又嘱咐了几句旁的,周扈一一应下,进门前刻意扯出一个笑来,可惜他在天水这半年虽未经战事也是劳心劳力,看着比之从前憔悴许多,终究还是惹得周慎之落泪。
卫容送他出来时眼眶里也含着泪,一再要他多过来看看母亲,周扈上前两步拽掉她簪在鬓边的墨梅,若无其事转过身:“明日要上朝,不多留了,妹妹保重。”
当夜周扈宿在府内书房,自镇北将军战死后他除非必要从不到这里来,姜氏问过周慎之病情后便走了,过不久又进来给他送官服与粥,将几盏有些暗了的灯挑亮,最后低声道:“别忙了,回家来也该睡个安稳觉了。”
周扈深吸一口气,冲她笑道:“孩儿不孝,累得母亲如此挂心。”
“给谢将军去封信调阿廷早些回来,你姑母这次病得厉害……已经耽搁四娘一回,就别再耽搁阿婵了。
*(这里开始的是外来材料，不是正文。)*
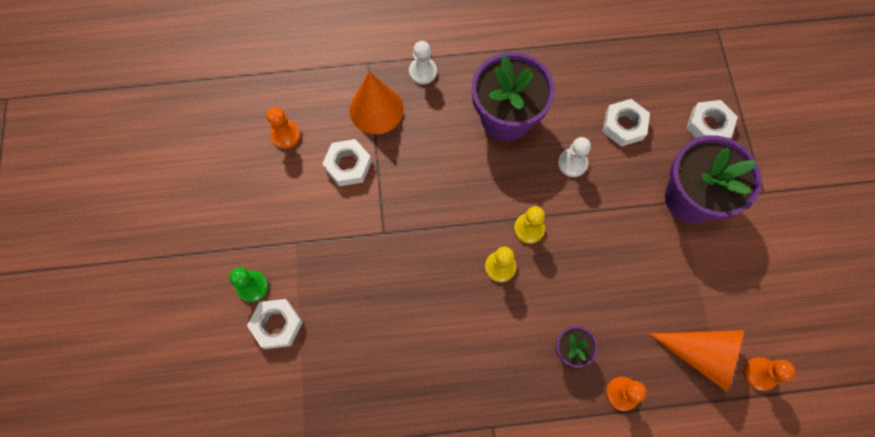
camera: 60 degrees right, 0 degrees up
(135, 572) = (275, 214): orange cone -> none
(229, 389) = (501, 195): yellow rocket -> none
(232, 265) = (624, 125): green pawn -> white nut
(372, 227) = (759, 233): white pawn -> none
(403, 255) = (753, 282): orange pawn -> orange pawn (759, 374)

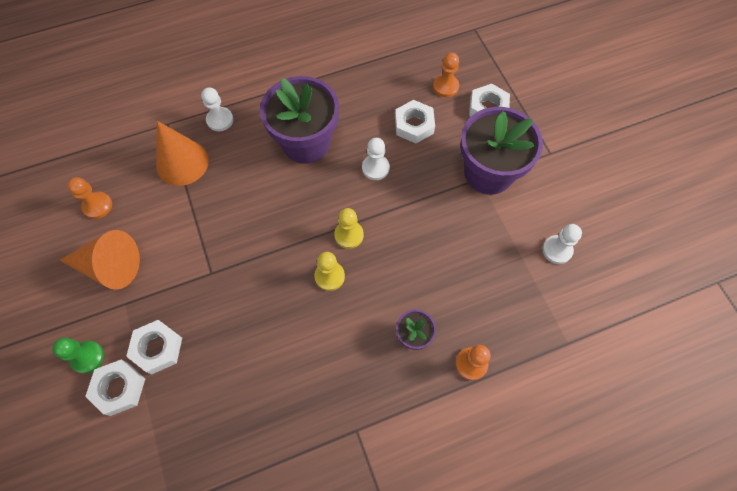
camera: 15 degrees left, 5 degrees down
(348, 165) = (164, 219): white nut -> white nut (157, 348)
(702, 355) = (535, 309): orange cone -> orange cone (109, 266)
(742, 300) = (557, 250): none -> white pawn
(759, 374) = (590, 312): orange pawn -> orange pawn (445, 86)

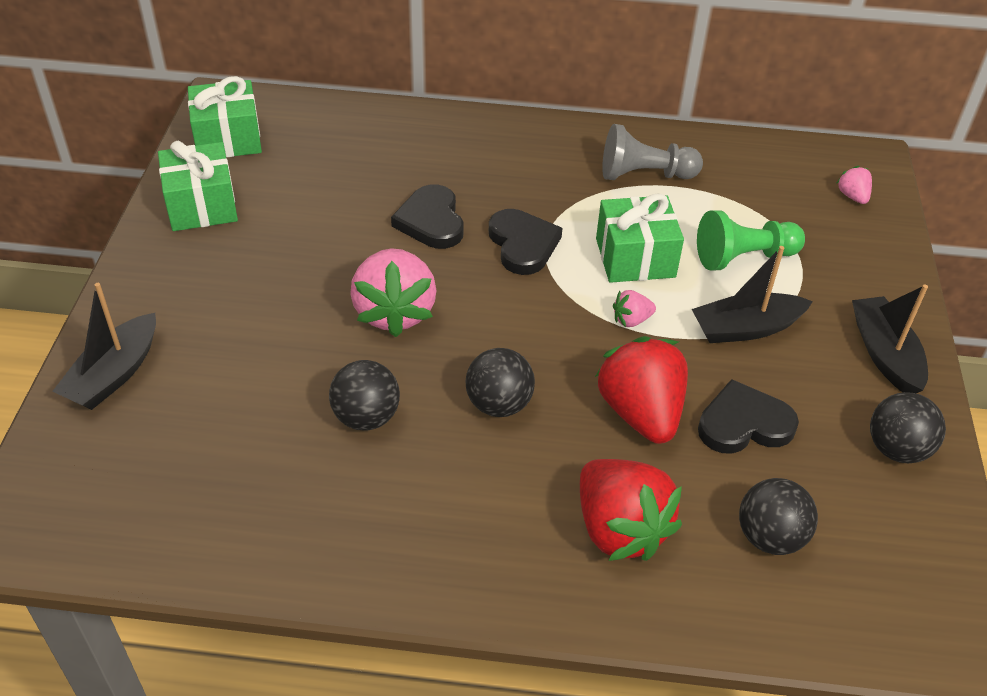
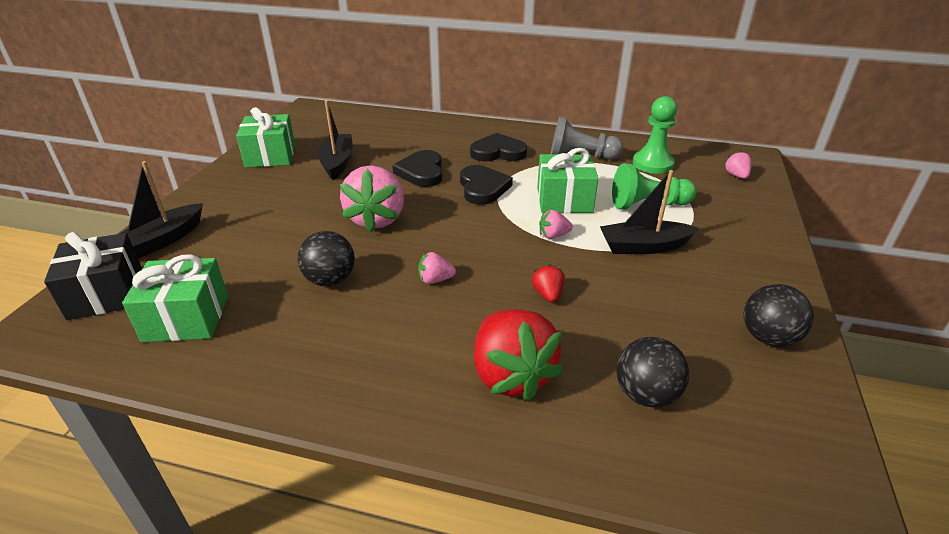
camera: 10 degrees right, 10 degrees down
(82, 466) = (106, 294): none -> black gift
(228, 139) = (304, 125): green gift -> green gift (186, 318)
(499, 404) = (435, 280): black ball -> pink strawberry
(640, 413) = (548, 294): red strawberry -> red strawberry, size x0.45
(742, 183) = (652, 164): none -> green pawn
(744, 424) = (633, 308): black heart -> black heart (498, 152)
(885, 354) = (759, 271): black boat -> black boat (337, 163)

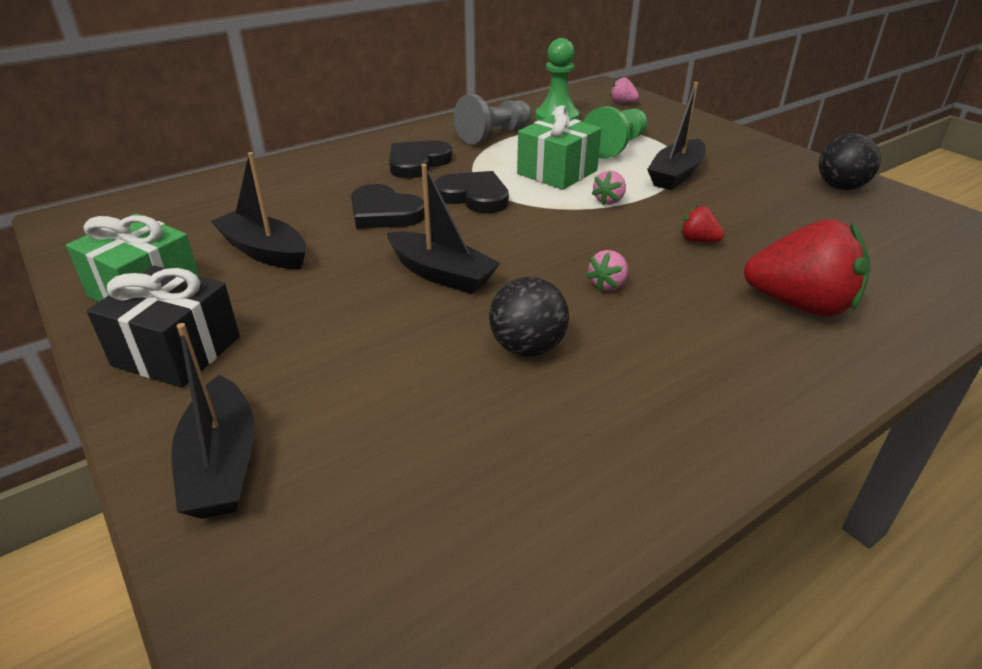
camera: 50 degrees left, 0 degrees up
(106, 294) = (297, 572): black gift -> black gift (177, 351)
(186, 318) = (473, 495): green gift -> none
(376, 219) = (441, 274): pink strawberry -> black boat
(646, 394) = (871, 258): black ball -> none

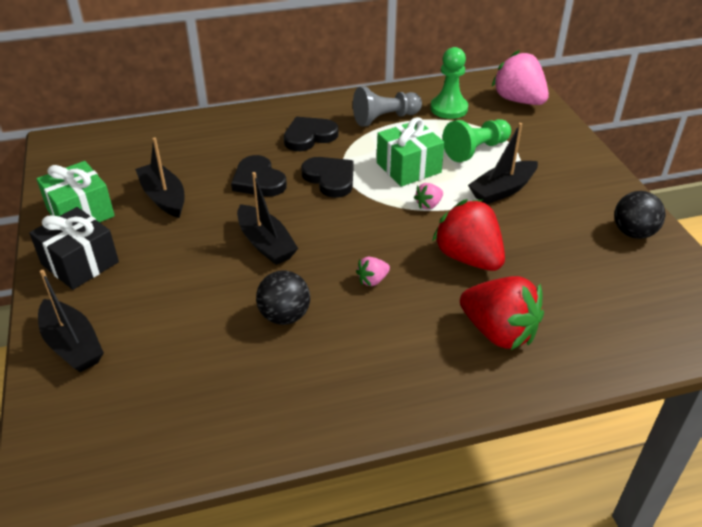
camera: 20 degrees right, 5 degrees up
(222, 463) = (72, 345): black boat -> black boat turned 45 degrees counterclockwise
(622, 102) = (518, 100): pink strawberry -> pink strawberry, size x2.23
(698, 240) = (468, 258): red strawberry -> red strawberry, size x2.23

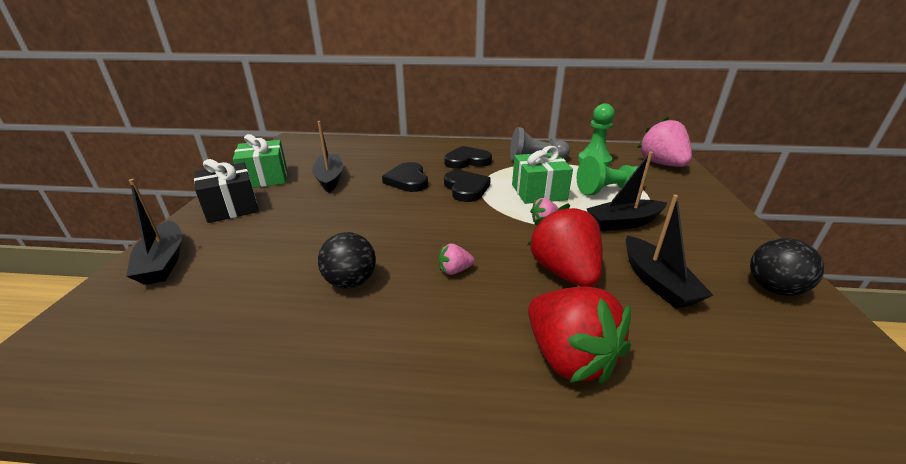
camera: 20 degrees right, 10 degrees down
(265, 243) = (380, 222): black boat -> black boat (657, 282)

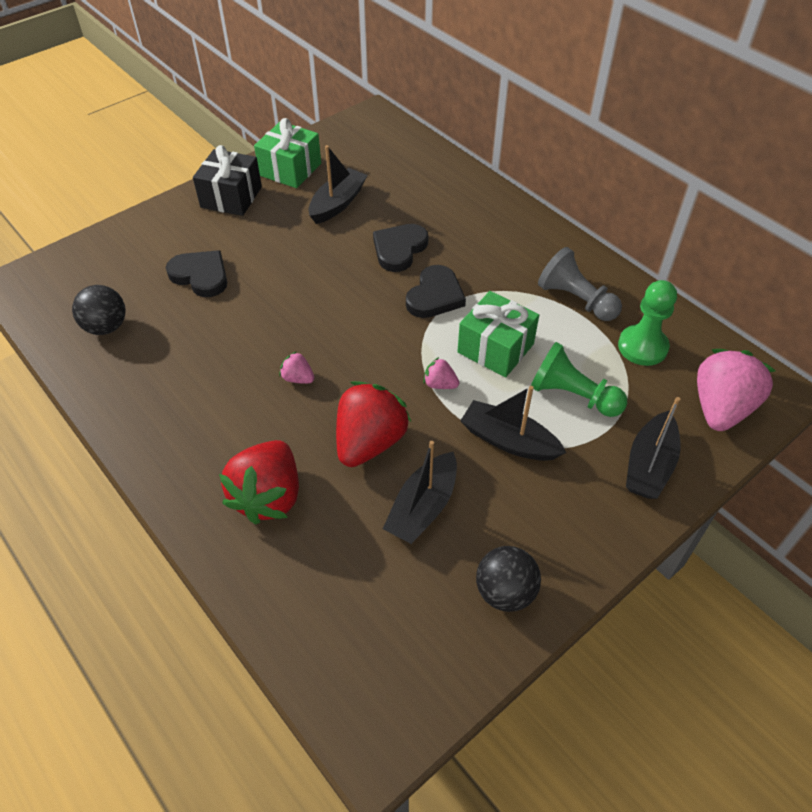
camera: 45 degrees right, 20 degrees up
(163, 261) = (144, 234): black boat -> black boat (649, 465)
(351, 282) = (224, 336): black ball -> black ball (106, 327)
(467, 161) = (496, 255): black heart -> black heart (201, 276)

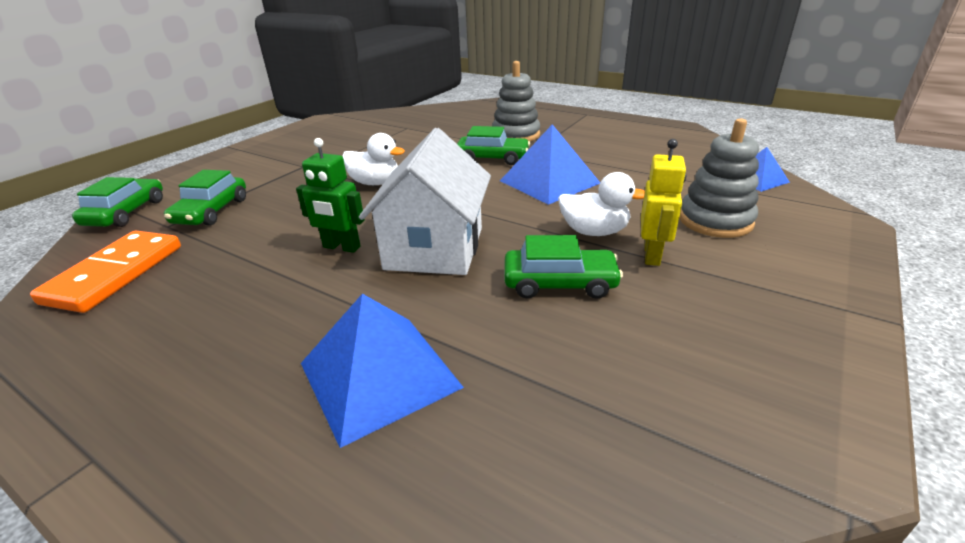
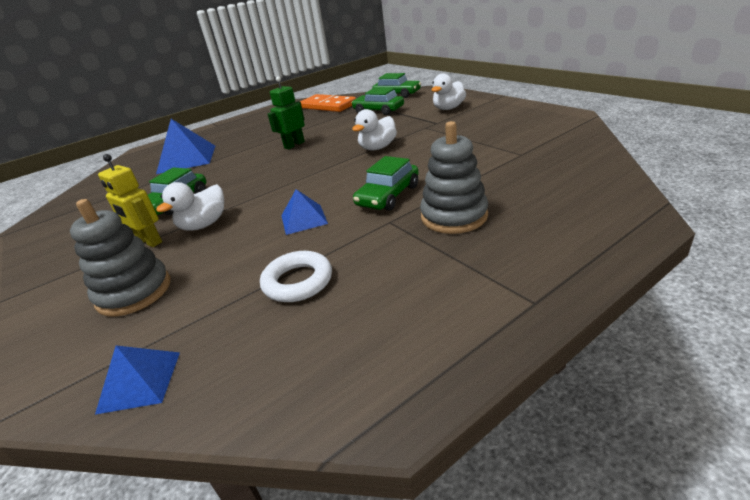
camera: 115 degrees right, 0 degrees up
(251, 166) = (448, 108): none -> white duck
(434, 248) = (260, 168): white house -> none
(549, 181) = (304, 219): blue pyramid -> blue pyramid, size x0.57
(628, 162) = (298, 281): none -> white ring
”姜氏摸着他粗糙许多的脸庞,从带着细小划痕的眉眼摸到消瘦的双颊,“还有你与夏二娘的事,也该提一提了,益阳夏氏毕竟名门,人家姑娘总不能一直等下去。”
还有十个月便出孝期了,万俟安德是自尽而死,叛乱的左贤王有万俟淏去杀,可他却杀不了与大齐签过和书的万俟淏。蒋开虽被处斩,他后面汶阳蒋氏却毫发无伤,祖父、姑母重病……
周扈心里乱成一团,委实不想与母亲谈论这个,胡乱应承两句便将她送出去,自己对着灯抄录父亲留下的手记。
十年前洛城时兴写手记,尤其时兴将手记写在某本书里,那时素心先生还很出名,凡女子写手记都爱写在那册《杯莫停》或者《春日宴》里,男子手记则多写在原先生书里,譬如卫昀先前看到的信阳侯手记便写在那册《论天下渠》里。
周扈也是从前在书房里找了半夜才找到那么一册写在《论天下马》里的手记,不同于信阳侯手记生冷无趣,这册里面大多是在陇定一线逸闻趣事,偶或插几则战报,也有兵法心得,总之七零八碎记了许多,后来他每头脑混沌、心神不宁之时便拿出来抄录几页,聊以平心静气。
今夜却仿佛格外难以平静,周扈将案上一沓纸全部抄完仍觉思绪不定,一闭上眼便是乌风当日披着白披风跪在他面前的模样,定州营偏将军眼眶泛红,声音哽咽:“北辽袭营,将军,将军……战死了。”